··· SOURCE EXTRACT ···

As for ongoing contract issue that she also addresses, it should be noted that both books are listed as Del Rey releases on Amazon and also appear on RandomHouse.com (with the Del Rey logo) just like all the currently announced upcoming books. Would LFL pursue a secondary contract with Del Rey if they weren’t planning on renewing the main one? (And for that matter, why is Del Rey adding them to the catalog if the contract isn’t signed? Solicitation requirements?)
We have had dual book contracts before (Del Rey/Bantam in the 90’s) but I’m not really inclined to believe that LFL would go back in that direction.
Museum Replicas’ Windlass Studios will make replica clothing and armor for Star Wars fans. They’ll have booths at the International Costume Show Las Vegas, San Diego Comic-Con and Dragon*Con. I’ll be interested to see how this is received by the costuming community…
Rebelscum has the Hasbro presentation. Comic pack details start at slide 16. There’s also some new figures of interest in the Evolutions line – X-Wing fans, you can finally have a Hobbie to hang out with your Wes and Fel.
- TOSblog has upcoming Mighty Muggs, along with a (slightly) closer look at Hasbro’s Clone Wars vehicles (including ‘the big one,’ a monster AT-TE,) comic packs and the Legacy Collection (nothing to do with either the comic or LOTF: they’re all OT figures. Genius.)
- Rebelscum goes a little nuts with Gentle Giant, with separate galleries of statues, Animated Maquettes, Classics busts, Mini-Busts, Kustomz and a video tour. Not to mention they’re teaming up with GG for an exclusive.

···

THINGS TO DO:
1 > Decide whether each statement agrees with the Star Wars news roundup, and answer yes or no for each, quoting the words of the roundup that decide it.
(a) Both books are listed on Amazon as Del Rey releases.
(b) Windlass Studios will have a booth at Dragon*Con.
(c) The figures in Hasbro's Legacy Collection are based on the Legacy comic.
2 > Extend the Star Wars news roundup past its final item on Gentle Giant.

··· EXTRACTED RECORDS ···

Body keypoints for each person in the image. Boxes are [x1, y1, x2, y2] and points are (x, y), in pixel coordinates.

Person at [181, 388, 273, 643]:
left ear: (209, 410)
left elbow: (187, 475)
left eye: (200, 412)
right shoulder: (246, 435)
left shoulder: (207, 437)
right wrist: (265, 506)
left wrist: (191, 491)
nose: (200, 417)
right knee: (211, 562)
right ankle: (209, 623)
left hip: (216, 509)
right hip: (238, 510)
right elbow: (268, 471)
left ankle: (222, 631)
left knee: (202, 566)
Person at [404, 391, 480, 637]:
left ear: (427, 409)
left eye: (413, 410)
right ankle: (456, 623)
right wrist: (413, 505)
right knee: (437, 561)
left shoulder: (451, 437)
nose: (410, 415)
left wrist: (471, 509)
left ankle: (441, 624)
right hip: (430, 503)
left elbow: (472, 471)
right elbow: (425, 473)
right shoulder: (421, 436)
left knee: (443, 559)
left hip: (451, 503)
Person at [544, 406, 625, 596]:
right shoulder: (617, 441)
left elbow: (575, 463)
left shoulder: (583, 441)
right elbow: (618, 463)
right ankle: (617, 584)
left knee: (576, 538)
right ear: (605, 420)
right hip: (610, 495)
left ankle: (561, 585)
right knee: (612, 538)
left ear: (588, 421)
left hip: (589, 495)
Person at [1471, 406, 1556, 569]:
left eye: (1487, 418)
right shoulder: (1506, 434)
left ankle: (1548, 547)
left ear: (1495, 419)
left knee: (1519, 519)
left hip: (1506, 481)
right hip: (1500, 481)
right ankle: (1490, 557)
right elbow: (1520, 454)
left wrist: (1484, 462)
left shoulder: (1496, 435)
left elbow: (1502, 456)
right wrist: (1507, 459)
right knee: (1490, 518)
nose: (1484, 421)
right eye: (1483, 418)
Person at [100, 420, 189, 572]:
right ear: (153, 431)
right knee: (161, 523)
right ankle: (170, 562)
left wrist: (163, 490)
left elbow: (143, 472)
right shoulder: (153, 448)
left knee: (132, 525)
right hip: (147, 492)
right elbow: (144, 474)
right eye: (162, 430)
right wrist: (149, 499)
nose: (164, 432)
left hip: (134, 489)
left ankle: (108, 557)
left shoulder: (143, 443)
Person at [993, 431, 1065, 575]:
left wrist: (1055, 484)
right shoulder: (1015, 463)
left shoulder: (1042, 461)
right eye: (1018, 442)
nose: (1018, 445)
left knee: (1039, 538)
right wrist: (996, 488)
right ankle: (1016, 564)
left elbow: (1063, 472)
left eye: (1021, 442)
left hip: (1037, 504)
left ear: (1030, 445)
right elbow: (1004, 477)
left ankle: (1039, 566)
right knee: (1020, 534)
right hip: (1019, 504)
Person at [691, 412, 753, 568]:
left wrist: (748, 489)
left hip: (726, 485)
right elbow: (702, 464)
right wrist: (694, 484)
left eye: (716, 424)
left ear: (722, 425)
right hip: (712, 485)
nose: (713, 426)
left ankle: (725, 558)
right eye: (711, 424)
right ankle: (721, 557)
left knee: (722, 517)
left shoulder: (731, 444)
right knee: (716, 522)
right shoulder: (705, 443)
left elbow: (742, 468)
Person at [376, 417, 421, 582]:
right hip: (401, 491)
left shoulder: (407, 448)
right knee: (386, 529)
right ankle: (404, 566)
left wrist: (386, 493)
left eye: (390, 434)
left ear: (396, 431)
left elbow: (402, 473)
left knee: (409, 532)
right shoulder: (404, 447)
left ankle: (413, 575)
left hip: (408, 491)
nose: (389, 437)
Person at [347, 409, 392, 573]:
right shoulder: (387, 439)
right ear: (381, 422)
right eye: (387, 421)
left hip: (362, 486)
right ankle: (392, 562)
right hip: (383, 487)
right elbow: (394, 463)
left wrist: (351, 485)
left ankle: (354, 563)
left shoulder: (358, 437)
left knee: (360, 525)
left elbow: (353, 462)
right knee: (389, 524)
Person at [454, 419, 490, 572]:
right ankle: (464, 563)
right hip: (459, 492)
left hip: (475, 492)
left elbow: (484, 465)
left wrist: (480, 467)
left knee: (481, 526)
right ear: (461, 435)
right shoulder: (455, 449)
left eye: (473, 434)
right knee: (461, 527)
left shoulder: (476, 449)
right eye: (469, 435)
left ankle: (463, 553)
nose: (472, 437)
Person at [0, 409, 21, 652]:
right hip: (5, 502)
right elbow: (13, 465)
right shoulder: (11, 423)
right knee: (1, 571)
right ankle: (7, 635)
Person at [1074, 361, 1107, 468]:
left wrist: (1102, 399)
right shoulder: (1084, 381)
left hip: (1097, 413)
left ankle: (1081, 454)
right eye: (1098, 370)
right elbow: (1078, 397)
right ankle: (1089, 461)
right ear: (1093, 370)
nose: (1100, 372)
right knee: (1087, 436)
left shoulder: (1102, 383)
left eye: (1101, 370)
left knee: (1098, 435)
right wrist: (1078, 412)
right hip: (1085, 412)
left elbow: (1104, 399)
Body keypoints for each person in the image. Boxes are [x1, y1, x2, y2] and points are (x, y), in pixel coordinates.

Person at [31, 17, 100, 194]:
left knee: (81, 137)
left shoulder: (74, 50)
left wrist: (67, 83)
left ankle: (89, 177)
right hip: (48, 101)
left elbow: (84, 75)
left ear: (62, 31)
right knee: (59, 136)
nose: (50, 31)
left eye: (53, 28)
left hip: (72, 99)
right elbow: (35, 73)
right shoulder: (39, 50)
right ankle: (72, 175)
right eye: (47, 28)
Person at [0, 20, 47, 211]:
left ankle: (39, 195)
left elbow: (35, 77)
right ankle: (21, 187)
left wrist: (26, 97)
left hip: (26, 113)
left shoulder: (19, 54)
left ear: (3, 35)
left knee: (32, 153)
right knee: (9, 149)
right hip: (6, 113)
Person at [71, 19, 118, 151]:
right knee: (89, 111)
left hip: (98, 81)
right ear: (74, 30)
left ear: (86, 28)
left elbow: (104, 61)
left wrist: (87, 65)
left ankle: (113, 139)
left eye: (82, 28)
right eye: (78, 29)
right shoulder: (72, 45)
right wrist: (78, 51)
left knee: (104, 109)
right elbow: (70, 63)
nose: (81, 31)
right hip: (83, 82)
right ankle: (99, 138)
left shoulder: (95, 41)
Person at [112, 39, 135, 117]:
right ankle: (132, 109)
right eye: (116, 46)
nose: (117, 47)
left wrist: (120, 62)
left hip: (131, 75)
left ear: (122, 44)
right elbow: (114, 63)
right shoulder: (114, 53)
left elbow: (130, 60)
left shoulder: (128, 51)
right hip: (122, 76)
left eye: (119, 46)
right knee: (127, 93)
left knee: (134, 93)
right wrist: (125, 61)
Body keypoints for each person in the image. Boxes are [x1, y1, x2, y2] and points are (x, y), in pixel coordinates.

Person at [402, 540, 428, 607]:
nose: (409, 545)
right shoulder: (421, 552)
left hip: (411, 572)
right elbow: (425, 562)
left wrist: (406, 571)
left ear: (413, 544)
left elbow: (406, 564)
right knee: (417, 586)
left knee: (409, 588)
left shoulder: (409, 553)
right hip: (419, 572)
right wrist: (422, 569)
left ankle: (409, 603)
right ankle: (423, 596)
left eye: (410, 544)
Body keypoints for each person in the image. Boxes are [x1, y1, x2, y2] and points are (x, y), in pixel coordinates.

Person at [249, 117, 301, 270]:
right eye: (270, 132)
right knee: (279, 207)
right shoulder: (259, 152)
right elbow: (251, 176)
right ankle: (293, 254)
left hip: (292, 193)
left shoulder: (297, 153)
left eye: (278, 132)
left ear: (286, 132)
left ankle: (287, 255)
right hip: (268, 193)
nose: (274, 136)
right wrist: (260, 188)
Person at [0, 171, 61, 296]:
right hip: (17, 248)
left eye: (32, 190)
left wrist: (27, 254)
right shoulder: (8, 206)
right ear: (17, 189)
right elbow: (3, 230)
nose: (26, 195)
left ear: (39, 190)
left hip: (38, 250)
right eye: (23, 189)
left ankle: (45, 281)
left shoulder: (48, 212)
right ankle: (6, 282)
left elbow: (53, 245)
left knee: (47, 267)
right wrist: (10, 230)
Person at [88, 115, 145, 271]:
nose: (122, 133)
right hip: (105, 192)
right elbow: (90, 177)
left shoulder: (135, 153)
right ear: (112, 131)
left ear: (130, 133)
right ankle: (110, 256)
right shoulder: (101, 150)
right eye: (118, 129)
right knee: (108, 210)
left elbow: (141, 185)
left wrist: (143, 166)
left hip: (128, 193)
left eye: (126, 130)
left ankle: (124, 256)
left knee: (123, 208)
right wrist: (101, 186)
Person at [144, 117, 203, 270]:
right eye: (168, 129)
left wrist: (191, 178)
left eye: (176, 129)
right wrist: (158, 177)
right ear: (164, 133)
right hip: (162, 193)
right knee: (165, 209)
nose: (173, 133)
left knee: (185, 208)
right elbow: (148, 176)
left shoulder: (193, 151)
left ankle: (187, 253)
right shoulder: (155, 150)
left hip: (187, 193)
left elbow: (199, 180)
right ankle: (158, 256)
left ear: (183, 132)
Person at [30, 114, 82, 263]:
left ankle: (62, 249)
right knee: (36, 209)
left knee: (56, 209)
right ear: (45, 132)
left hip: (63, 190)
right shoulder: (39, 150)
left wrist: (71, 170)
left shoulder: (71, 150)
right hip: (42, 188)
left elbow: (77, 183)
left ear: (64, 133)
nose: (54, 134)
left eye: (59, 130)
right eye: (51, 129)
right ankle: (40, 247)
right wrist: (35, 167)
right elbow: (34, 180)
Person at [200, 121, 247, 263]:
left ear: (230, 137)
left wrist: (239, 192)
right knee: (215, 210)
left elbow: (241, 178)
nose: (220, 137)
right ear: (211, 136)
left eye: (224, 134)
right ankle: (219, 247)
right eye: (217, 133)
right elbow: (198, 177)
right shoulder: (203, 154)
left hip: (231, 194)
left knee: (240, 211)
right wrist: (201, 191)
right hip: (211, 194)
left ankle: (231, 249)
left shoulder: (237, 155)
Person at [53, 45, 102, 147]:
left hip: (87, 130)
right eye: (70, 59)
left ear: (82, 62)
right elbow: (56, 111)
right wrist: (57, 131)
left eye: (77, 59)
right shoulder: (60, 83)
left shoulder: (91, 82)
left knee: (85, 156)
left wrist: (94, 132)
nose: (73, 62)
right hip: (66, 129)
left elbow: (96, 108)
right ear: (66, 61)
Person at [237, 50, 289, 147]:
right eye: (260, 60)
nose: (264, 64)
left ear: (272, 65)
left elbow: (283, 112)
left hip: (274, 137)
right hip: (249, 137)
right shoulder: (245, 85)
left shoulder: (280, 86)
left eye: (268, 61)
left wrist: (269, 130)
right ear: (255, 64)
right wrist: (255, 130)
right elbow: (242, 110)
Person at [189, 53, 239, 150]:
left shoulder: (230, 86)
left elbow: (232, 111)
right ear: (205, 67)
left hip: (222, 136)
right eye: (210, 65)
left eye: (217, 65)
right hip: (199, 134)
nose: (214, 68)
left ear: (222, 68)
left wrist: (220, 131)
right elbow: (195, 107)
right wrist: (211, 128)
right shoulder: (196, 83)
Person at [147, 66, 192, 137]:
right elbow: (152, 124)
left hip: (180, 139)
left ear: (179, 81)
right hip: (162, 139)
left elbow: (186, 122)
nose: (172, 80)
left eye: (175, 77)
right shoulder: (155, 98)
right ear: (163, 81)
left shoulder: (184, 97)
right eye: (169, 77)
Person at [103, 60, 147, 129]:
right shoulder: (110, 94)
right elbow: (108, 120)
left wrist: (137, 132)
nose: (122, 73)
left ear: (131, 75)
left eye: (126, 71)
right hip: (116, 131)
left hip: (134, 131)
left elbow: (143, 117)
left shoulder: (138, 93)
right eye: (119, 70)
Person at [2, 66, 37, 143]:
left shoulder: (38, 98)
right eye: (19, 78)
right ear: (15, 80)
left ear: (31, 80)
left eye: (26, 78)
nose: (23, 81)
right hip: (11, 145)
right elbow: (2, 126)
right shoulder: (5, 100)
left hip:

···

EXERCISE ANSWERS:
1 >
(a) Yes: "both books are listed as Del Rey releases on Amazon"
(b) Yes: "They’ll have booths at the International Costume Show Las Vegas, San Diego Comic-Con and Dragon*Con."
(c) No: "nothing to do with either the comic or LOTF: they’re all OT figures."

2 >
- A new licensee: Diamond Select Toys. They’ll make action figures, busts, and banks. How this makes them drastically different from Sideshow, Hasbro, Gentle Giant and the rest, I have no idea, but here are more details from the show.
- Yakface now has a LEGO gallery.
This time it’s the New York Times, checking out his new store in Chelsea. A brief paragraph addresses the Star Wars line:
He is also obsessed with “Star Wars” and somehow wrangled a licensing deal with the franchise. A white T-shirt has a storm trooper head rendered beautifully in little appliquéd crystals, while a likeness of Yoda in green dots on a brown T-shirt looks warty and nauseating. Mr. Ecko lovingly explains his fetish in a long paragraph printed on the back inside collar: “It’s no secret I am a fan of all things Star Wars,” it reads. “Just when I am getting pop culture fatigue, I watch Star Wars.”
In other merchandise news, StarWars.com features another line of t-shirts and a new Sideshow farmboy Luke.
Press release time! Hasbro is taking on the production of “collectible electronic lightsabers,” keeping the Force FX name, while newcomer eFX will handle the prop, vehicle and and helmet replicas. (Which will “…encompass the entire Star Wars universe.” Perhaps that means we might see some EU items? Master Replicas had made at least one step in that direction.)
Hasbro’s sabers will be out in the spring, while eFX will debut their products at SDCC.
ICv2 interviews Dark Horse CEO Mike Richardson. He touches a bit on Star Wars and handling franchises:
Media tie-ins seem to be the thing across all businesses these days. Before Dark Horse, I don’t think many companies had that much success with what we call licensed titles. I think the reason for that is that it was basically a financial move on those companies’ parts and I don’t know that the books were always good. They could have slapped a logo on the cover and expect that to sell, and often the work inside the cover wasn’t that great or inspiring. We didn’t approach it that way. Being fans ourselves as opposed to business people, we decided to find properties that we were enthusiastic about. In those early days, Randy [Stradley] and I would plot out stories and bring a writer in, and we’d basically create sequels to the movies and try to do it in an intelligent way. Obviously the fans responded because our licensed books sold huge numbers and still do years later.
The Star Wars stuff is in part one; part two focuses on manga and creators, and part three discusses webcomics, ratings, and plans for the future.